Die Teilnehmer_innen der „Karawanen“, die sich bis zu den US-Grenzübergängen durchschlagen können, stoßen in der Regel nicht auf bewaffnete Soldaten. Stattdessen bekommen sie Baukräne zu sehen, die weitere Metallbefestigungen anbringen, sowie Hubschrauber, die CBP-Polizisten transportieren. Dabei wird es Asylsuchenden so schwer wie möglich gemacht. Der Übergang San Ysidro nördlich von Tijuana wurde für 750 Millionen Dollar modernisiert, kann aber täglich nur 100 Asylanträge bearbeiten – falls die Menschen überhaupt so weit durchgelassen werden. Viele drehen deshalb frustriert wieder ab und versuchen, die offiziellen Grenzposten zu umgehen und an zugänglichen Stellen entlang der etwa 3.200 Kilometer langen Grenze auf US-Territorium zu gelangen.

Doch ihnen wurde auf Anweisung von Trump seit dem 9. November 2018 die Chance auf Asyl verweigert, nachdem sie von CBP-Beamten erwischt wurden. Erst die Entscheidung des Bundesrichters Jon Tigar hat den unbeschränkten Anspruch auf Asylantragstellung vorerst wieder hergestellt. Ob sich die Grenzpolizei, in deren Reihen sich viele Trump-Anhänger befinden, daran hält, ist seitdem unklar. Wie schon bei seinen umstrittenen Einreiseverboten gegen Bürger aus mehrheitlich muslimischen Staaten wird erwartet, dass die Trump-Regierung eine weitere Instanz anruft. Beim Einreiseverbot hatte das Oberste Gericht schließlich eine abgeänderte Version bestätigt.

Trumps Tiraden ermuntern erneut auch Neonazis und extreme Rechte. Laut einem Armee-Bericht, den „Newsweek“ Ende Oktober 2018 veröffentlichte, gehen die Behörden von bis zu 200 Mitgliedern schwer bewaffneter Bürgerwehren aus, die sich auf dem Weg in die Grenzregion machen. In dem Bericht wurde vor „Zwischenfällen“ gewarnt. Ultra-Rechte könnten versuchen, Militärausrüstung zu stehlen. Anführer diverser Milizen kündigten zudem an, dass noch mehr ihrer Mitglieder an die Grenze mobilisiert würden.

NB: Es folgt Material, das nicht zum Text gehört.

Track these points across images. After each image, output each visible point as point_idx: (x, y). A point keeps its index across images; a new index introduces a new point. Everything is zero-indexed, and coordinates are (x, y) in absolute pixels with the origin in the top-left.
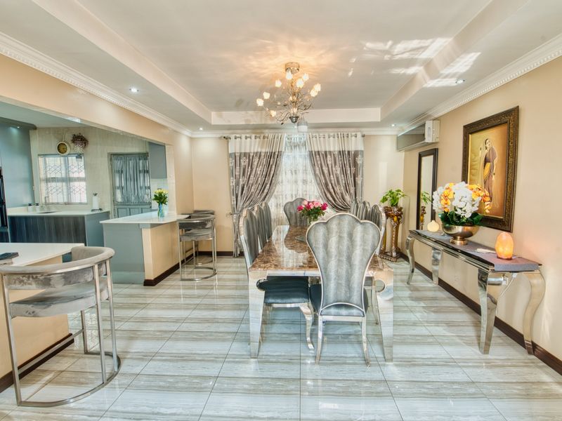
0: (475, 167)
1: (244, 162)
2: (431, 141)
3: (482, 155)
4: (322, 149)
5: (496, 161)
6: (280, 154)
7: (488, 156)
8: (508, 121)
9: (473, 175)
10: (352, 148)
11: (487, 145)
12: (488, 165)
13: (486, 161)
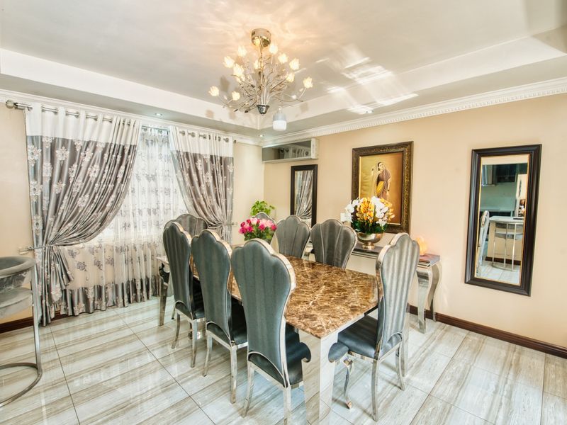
0: (367, 184)
1: (62, 155)
2: (314, 158)
3: (374, 175)
4: (192, 151)
5: (389, 181)
6: (133, 149)
7: (381, 176)
8: (403, 152)
9: (365, 190)
10: (224, 155)
11: (380, 167)
12: (381, 183)
13: (379, 180)
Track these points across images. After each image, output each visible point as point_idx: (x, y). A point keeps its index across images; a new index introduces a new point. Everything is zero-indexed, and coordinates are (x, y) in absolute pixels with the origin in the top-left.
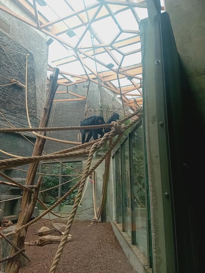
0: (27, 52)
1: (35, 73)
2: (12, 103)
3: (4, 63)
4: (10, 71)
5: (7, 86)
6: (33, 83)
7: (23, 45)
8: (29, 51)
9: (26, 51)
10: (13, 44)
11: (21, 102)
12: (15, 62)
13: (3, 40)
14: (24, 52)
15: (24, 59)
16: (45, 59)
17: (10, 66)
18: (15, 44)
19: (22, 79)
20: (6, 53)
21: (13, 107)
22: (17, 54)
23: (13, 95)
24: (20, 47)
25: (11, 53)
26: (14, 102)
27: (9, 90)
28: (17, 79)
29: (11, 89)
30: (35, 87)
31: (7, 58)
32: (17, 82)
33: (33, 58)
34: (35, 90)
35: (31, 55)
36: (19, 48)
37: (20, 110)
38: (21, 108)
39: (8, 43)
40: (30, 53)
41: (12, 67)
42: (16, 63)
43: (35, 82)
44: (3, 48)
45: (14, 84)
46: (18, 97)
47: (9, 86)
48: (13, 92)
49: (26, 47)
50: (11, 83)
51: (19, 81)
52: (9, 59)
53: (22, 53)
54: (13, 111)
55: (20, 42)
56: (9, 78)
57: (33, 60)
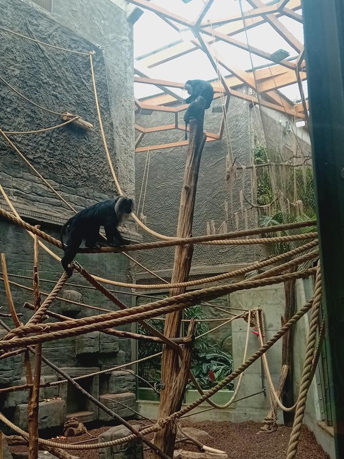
0: (89, 46)
1: (108, 93)
2: (67, 165)
3: (46, 79)
4: (59, 96)
5: (54, 129)
6: (106, 116)
7: (80, 32)
8: (93, 43)
9: (87, 44)
10: (59, 33)
11: (86, 162)
12: (67, 74)
13: (41, 27)
14: (84, 48)
15: (85, 64)
16: (128, 56)
17: (57, 84)
18: (64, 33)
19: (85, 109)
20: (48, 56)
21: (72, 175)
22: (71, 54)
23: (69, 146)
24: (75, 38)
25: (58, 53)
26: (71, 164)
27: (61, 137)
28: (73, 112)
29: (64, 134)
30: (112, 124)
31: (50, 67)
32: (74, 119)
33: (102, 59)
34: (112, 131)
35: (99, 52)
36: (73, 40)
37: (84, 179)
38: (86, 174)
39: (51, 31)
40: (96, 49)
41: (62, 85)
42: (70, 76)
43: (110, 114)
44: (41, 46)
45: (71, 122)
46: (79, 152)
47: (58, 128)
48: (68, 141)
49: (86, 37)
50: (63, 121)
51: (79, 114)
52: (55, 68)
53: (81, 51)
54: (71, 184)
55: (74, 26)
56: (58, 110)
57: (104, 64)
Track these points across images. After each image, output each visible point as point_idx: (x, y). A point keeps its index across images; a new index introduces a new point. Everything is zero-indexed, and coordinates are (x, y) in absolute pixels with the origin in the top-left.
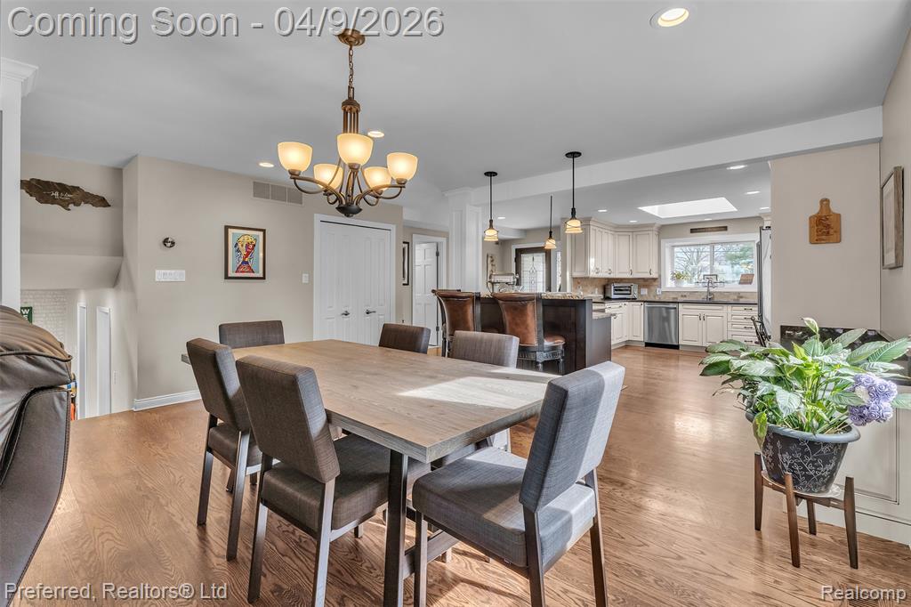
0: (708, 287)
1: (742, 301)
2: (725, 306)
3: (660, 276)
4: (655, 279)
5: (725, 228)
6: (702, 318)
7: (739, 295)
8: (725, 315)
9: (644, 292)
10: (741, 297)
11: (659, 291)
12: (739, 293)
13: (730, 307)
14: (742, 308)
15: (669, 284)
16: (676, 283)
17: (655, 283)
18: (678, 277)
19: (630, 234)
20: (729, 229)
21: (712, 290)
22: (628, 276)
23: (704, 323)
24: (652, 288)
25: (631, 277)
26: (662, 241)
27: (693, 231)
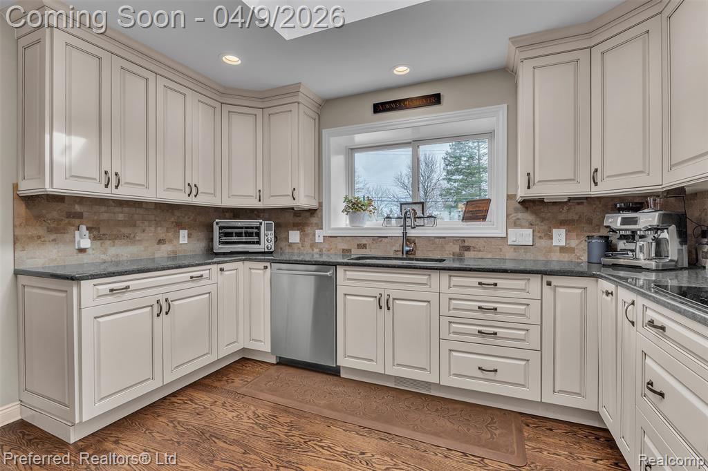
0: (405, 226)
1: (470, 259)
2: (435, 276)
3: (320, 204)
4: (312, 212)
5: (436, 99)
6: (384, 304)
7: (465, 245)
8: (433, 298)
9: (294, 236)
10: (468, 249)
11: (319, 236)
12: (463, 240)
13: (445, 277)
14: (473, 280)
15: (338, 221)
16: (352, 221)
17: (314, 220)
18: (355, 207)
19: (259, 112)
20: (444, 100)
21: (412, 233)
22: (253, 203)
23: (389, 314)
24: (308, 230)
25: (260, 205)
26: (325, 132)
27: (379, 108)
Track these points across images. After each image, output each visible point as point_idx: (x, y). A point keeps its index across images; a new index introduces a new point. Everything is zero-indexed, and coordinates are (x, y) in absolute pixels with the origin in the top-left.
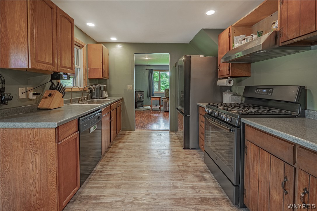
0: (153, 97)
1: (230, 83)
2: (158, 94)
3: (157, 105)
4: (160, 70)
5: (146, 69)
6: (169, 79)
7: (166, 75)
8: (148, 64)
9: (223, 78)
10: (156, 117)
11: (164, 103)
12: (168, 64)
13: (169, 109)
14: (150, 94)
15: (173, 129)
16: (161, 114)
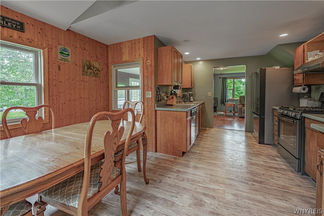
0: (227, 103)
1: (304, 89)
2: (232, 101)
3: (231, 111)
4: (234, 78)
5: (220, 78)
6: (244, 85)
7: (241, 82)
8: (223, 73)
9: (299, 86)
10: (231, 121)
11: (239, 109)
12: (245, 71)
13: (244, 115)
14: (224, 101)
15: (249, 130)
16: (236, 119)
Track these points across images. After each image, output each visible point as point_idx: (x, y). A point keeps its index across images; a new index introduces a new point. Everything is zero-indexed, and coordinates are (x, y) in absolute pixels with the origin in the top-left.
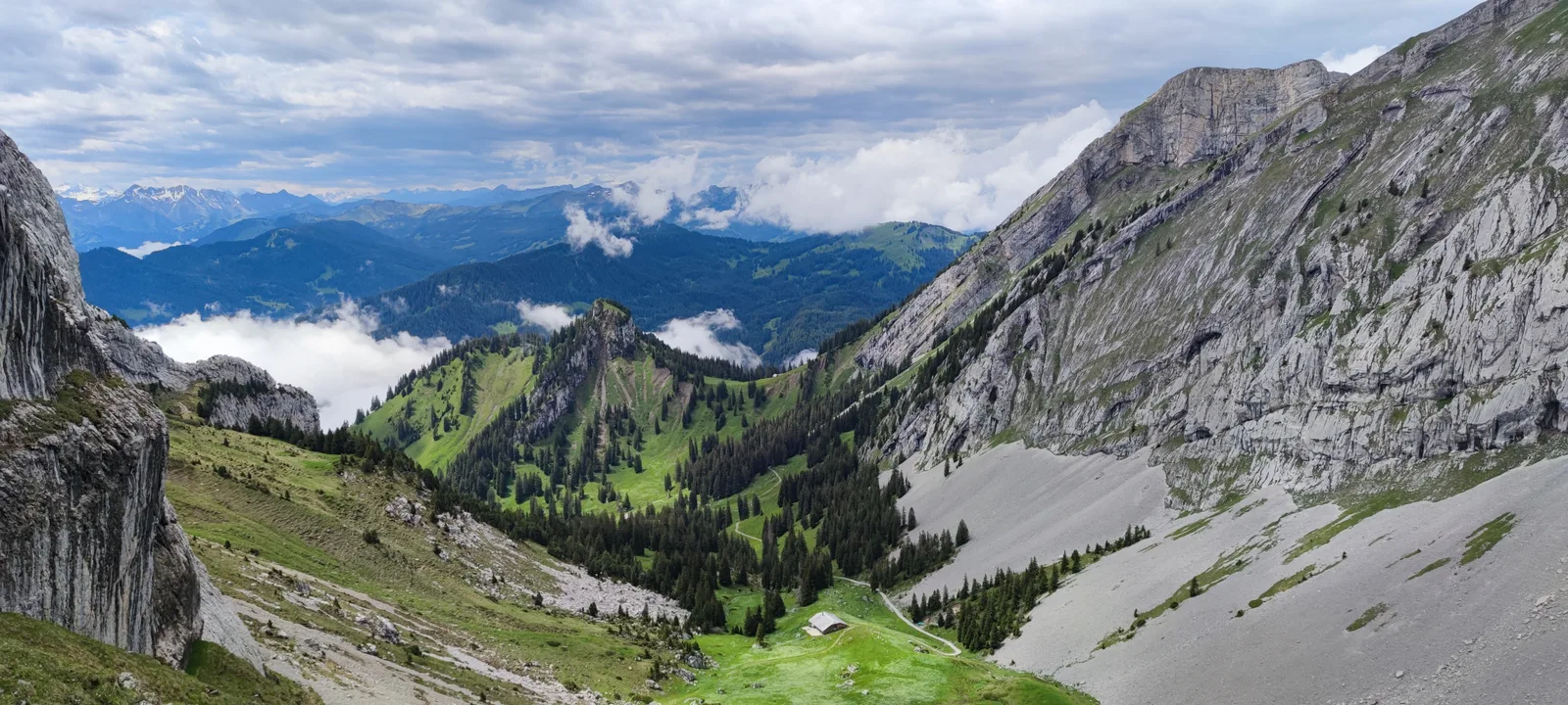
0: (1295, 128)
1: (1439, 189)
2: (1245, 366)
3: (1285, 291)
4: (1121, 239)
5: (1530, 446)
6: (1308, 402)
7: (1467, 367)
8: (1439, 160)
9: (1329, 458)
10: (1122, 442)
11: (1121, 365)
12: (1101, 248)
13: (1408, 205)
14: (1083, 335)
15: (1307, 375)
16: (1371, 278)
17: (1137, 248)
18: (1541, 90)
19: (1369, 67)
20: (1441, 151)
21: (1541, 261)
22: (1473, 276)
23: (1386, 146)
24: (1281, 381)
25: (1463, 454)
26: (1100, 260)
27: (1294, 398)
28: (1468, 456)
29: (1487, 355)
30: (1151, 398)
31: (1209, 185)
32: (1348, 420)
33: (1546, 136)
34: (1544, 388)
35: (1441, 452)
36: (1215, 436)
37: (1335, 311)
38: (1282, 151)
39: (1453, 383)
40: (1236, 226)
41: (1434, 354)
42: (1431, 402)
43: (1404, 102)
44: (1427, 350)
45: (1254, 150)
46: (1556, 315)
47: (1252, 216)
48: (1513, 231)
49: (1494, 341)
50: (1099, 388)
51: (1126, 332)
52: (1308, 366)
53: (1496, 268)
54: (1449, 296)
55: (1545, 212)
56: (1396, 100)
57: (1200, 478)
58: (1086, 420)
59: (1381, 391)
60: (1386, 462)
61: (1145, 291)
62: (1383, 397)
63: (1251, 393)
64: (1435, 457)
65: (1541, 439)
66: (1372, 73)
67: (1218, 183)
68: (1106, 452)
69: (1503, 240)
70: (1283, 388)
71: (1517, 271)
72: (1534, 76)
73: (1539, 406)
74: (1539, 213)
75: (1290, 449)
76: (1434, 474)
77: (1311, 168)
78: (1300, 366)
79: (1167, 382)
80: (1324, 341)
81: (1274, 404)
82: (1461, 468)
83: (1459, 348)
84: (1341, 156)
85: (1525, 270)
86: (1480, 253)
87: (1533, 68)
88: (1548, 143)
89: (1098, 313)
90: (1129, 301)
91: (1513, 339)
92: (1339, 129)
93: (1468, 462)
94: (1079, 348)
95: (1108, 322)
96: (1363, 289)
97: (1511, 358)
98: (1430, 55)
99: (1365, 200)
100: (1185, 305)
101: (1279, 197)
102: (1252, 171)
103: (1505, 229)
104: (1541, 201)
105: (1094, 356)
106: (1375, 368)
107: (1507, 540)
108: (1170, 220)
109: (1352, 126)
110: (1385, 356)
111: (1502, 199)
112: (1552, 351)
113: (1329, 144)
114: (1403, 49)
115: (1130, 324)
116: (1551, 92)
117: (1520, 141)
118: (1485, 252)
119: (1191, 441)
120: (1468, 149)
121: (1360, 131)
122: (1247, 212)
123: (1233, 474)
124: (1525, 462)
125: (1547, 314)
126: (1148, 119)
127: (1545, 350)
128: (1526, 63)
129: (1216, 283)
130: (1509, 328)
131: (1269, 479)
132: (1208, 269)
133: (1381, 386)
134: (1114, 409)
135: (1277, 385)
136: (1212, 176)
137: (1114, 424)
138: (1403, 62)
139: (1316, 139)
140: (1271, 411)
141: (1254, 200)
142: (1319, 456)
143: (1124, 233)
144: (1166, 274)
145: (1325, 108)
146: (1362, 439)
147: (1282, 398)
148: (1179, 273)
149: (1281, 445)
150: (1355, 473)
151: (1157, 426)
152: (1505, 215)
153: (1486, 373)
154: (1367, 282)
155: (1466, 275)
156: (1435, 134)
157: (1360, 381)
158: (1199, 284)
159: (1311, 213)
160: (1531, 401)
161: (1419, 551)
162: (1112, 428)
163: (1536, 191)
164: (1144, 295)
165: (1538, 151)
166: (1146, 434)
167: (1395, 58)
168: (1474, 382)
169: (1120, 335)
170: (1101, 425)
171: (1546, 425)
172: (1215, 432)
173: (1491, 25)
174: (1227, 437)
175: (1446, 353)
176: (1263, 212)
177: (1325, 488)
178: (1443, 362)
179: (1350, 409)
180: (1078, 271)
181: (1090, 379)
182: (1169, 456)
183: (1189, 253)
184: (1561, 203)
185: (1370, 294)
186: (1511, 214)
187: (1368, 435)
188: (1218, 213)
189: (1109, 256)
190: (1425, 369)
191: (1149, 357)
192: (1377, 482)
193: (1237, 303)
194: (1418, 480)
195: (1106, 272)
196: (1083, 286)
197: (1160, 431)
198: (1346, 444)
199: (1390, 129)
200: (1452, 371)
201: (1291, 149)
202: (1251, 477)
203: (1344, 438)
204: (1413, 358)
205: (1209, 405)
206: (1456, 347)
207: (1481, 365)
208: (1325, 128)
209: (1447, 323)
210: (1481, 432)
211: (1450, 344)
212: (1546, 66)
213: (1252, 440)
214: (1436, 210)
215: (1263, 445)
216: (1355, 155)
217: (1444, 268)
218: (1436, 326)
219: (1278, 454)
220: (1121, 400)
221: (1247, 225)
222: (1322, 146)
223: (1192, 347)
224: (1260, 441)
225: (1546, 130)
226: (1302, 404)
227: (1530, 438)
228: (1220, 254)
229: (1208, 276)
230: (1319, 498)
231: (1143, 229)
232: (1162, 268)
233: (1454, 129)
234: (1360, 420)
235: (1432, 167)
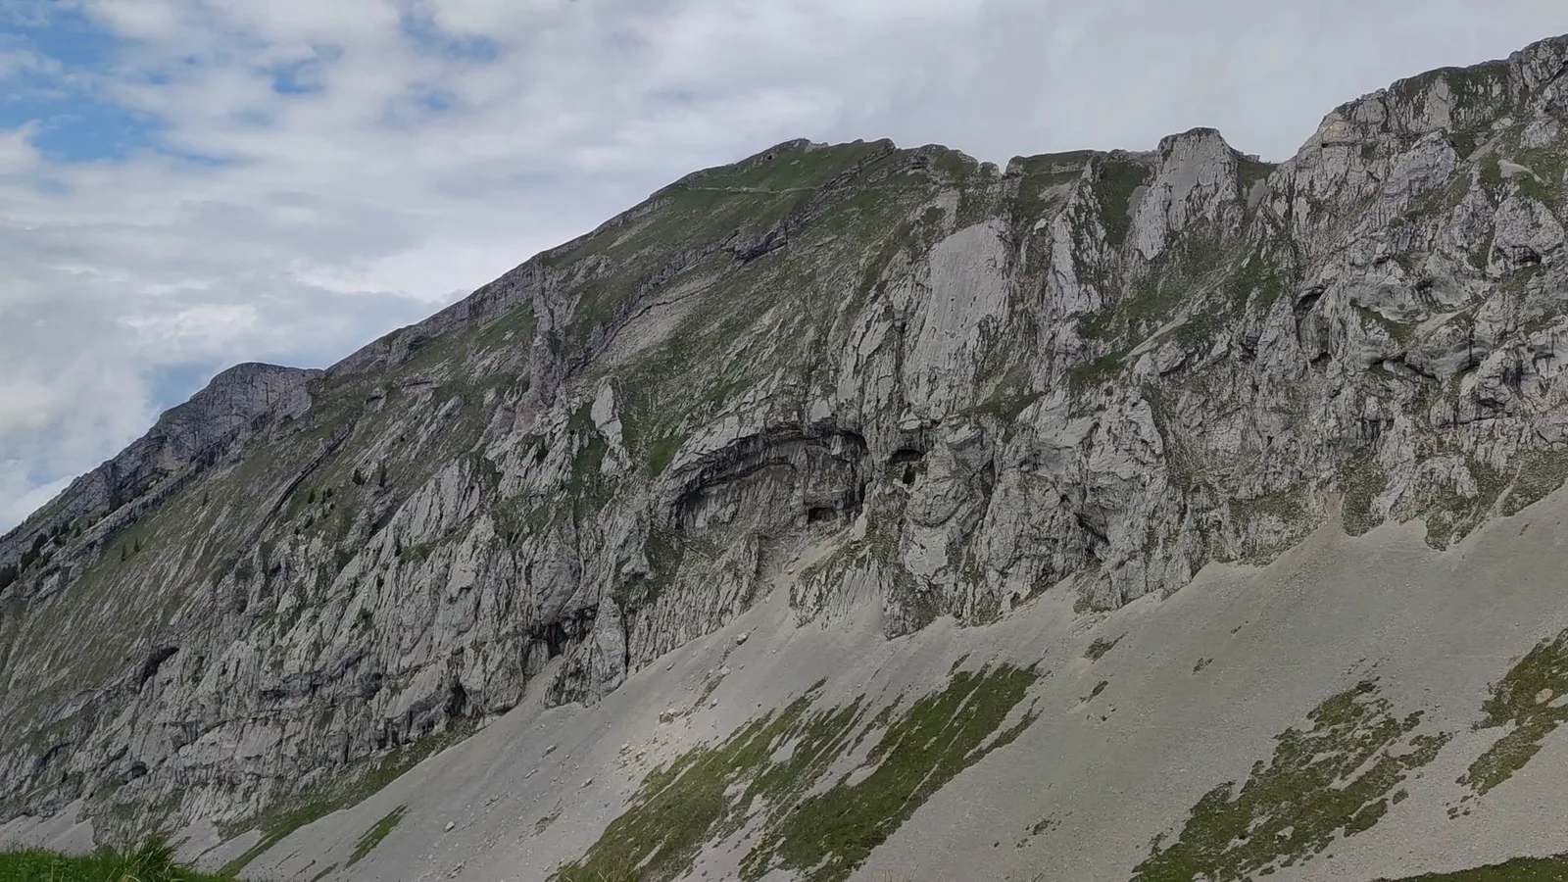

Das antifaschistische „Southern Poverty Law Center“ (SPLC)  sieht zudem die Gefahr eines bewaffneten Angriffs durch einen sogenannten „einsamen Wolf“. In der Milizbewegung hätten sich Verschwö­rungstheorien in den vergangenen Jahren noch stärker ausgebreitet. Das SPLC erinnert an den antisemitischen Massenmörder von Pittsburgh, der Ende Oktober 2018 in einer Synagoge um sich geschossen hatte. Er hatte nur Minuten davor seine Motivation in sozialen Medien dargelegt. Juden in den USA seien für die nicht-weißen „Eindringlinge“ verantwortlich, die die weiße Rasse abschaffen würden. „Ich kann nicht zusehen, wie unsere Leute abgeschlachtet werden“, schrieb er. 

Die „Karawanen“

Der Marsch mit einer Karawane ist sehr anstrengend, dennoch garantiert er, sicher voranzukommen. Wer die mindestens 2.200 Kilometer lange Strecke durch Mexiko in die Vereinigten Staaten auf eigene Faust bewältigen will, lebt gefährlich: Kriminelle rauben die Reisenden aus, Migrationsbeamte kassieren Schmiergeld, Vergewaltigungen drohen. Die NGO Pueblo Sin Fronteras bietet dem aktuellen Migrant_innenkonvoi logistische Unterstützung. Die gemeinnützige Organisation begleitet und unterstützt „Einwanderer-Karawanen“ und ist Mitglied des National Day Laborer Organizing Network (NDLON – Nationales Tagelöhner Netzwerk) mit Sitz in Los Angeles (Kalifornien, USA). Sie kümmert sich vor allem um die Rechte von Migrant_innen und hat Ableger in den Vereinigten Staaten. Inzwischen steigt der politische Druck auf die Organisation. Der honduranische Präsident kündigte an, er wolle „die volle Härte des Gesetzes gegen jene anwenden, die diese Wanderungen mit politischen oder kriminellen Zielen organisieren und fördern“. Die Ursache für die Karawanen aus Honduras wird von regierungskritischen Gruppen in der Politik der USA, beginnend mit dem Putsch in Honduras 2009, für den die damalige US-Außenministerin Clinton verantwortlich gemacht wird, gesehen. Hilfsorganisationen sprechen von einem Exodus, der hier vor sich geht. Im Jahr 2017 haben laut UNHCR 294.000 Menschen aus Guatemala, Honduras und El Salvador in den benachbarten Ländern und den USA eine Anerkennung als Flüchtling beantragt – das bedeutet eine Verdopplung der Zahl von 2016 und das sind ganze 16 Mal so viele wie 2011.